Это не имеет значения, сказала Фиона Берк Трине Глэтт, словно кроме них в комнате никого не было. Ты же знаешь, что это не имеет никакого значения, правда ведь?
Имеет, прорычала Трина. Отдай его мне.
Ты не можешь держать его при себе, ответила Фиона. Никто из нас не должен иметь здесь никаких прежних вещей.
И когда она это сказала, случилось следующее.

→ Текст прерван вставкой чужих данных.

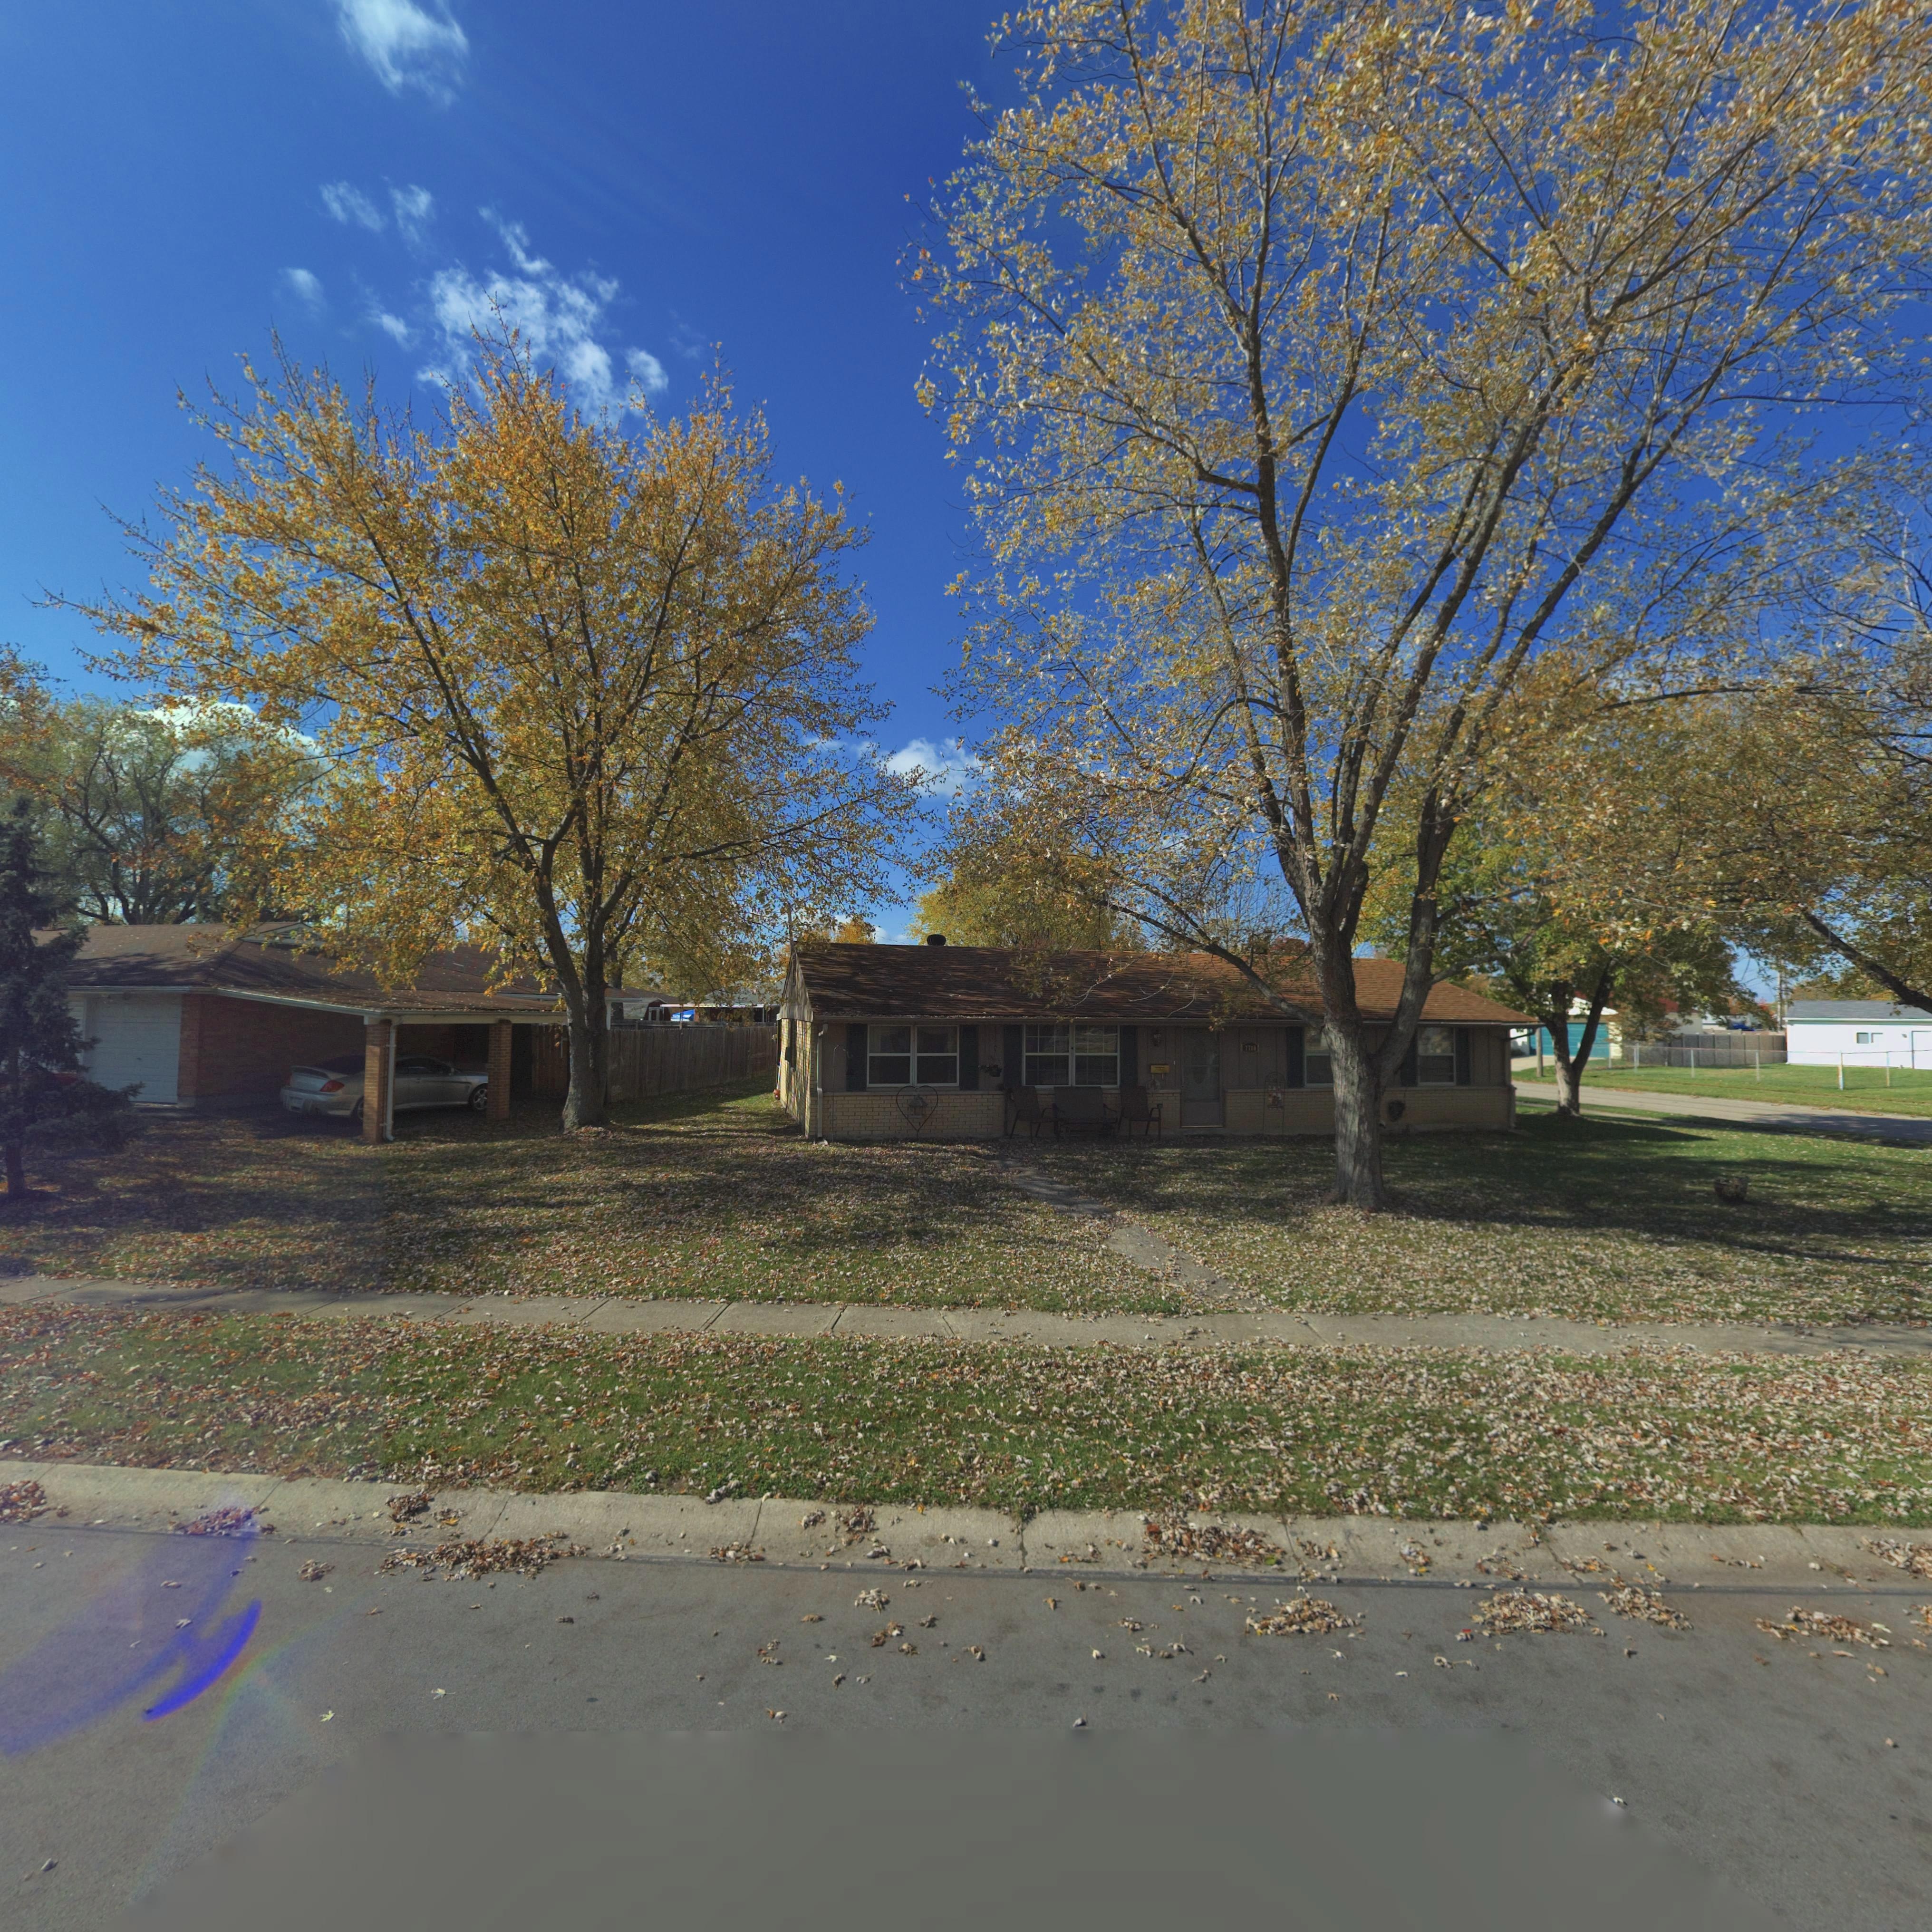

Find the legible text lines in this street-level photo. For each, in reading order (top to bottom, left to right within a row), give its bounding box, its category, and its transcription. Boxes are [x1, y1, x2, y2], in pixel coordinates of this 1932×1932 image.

[1244, 1044, 1257, 1052] StreetNumber: 77**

Одна из девушек, Иден, сгорая от любопытства, незаметно подползла к ножу, с тем чтобы спасти ситуацию – хотя было непонятно, кому она собиралась отдать его, Фионе или Трине, или же хотела оставить себе, – но прежде чем ее пальцы сомкнулись на нем, Фиона Берк успела наступить на нож. Трина не сдалась и бросилась вперед, чтобы отпихнуть длинную ногу Фионы Берк. Но когда она сделала это, то оказалось, что ножа под ней нет. На черном полу, засыпанном пеплом, остался след ноги Фионы. А ножа там не было.
Фионе Берк захотелось преподать девушкам урок.
Вы не должны иметь в этом горящем доме то, что любите, – это позволено только Юн-Ми и Мойре, которые могут оставаться в нем вместе.
Все, что положено вам, – одежда на теле, но даже обладание ею иллюзорно, потому что это просто образ одежды, оставшийся в вашей памяти. (Когда она сказала это, передо мной промелькнули все они, точнее, все мы, по-призрачному серые и обнаженные в свете дымного вечера. Затем видение исчезло. Оно исчезло, а я опустила глаза, и оказалось, что во сне на мне только пижама).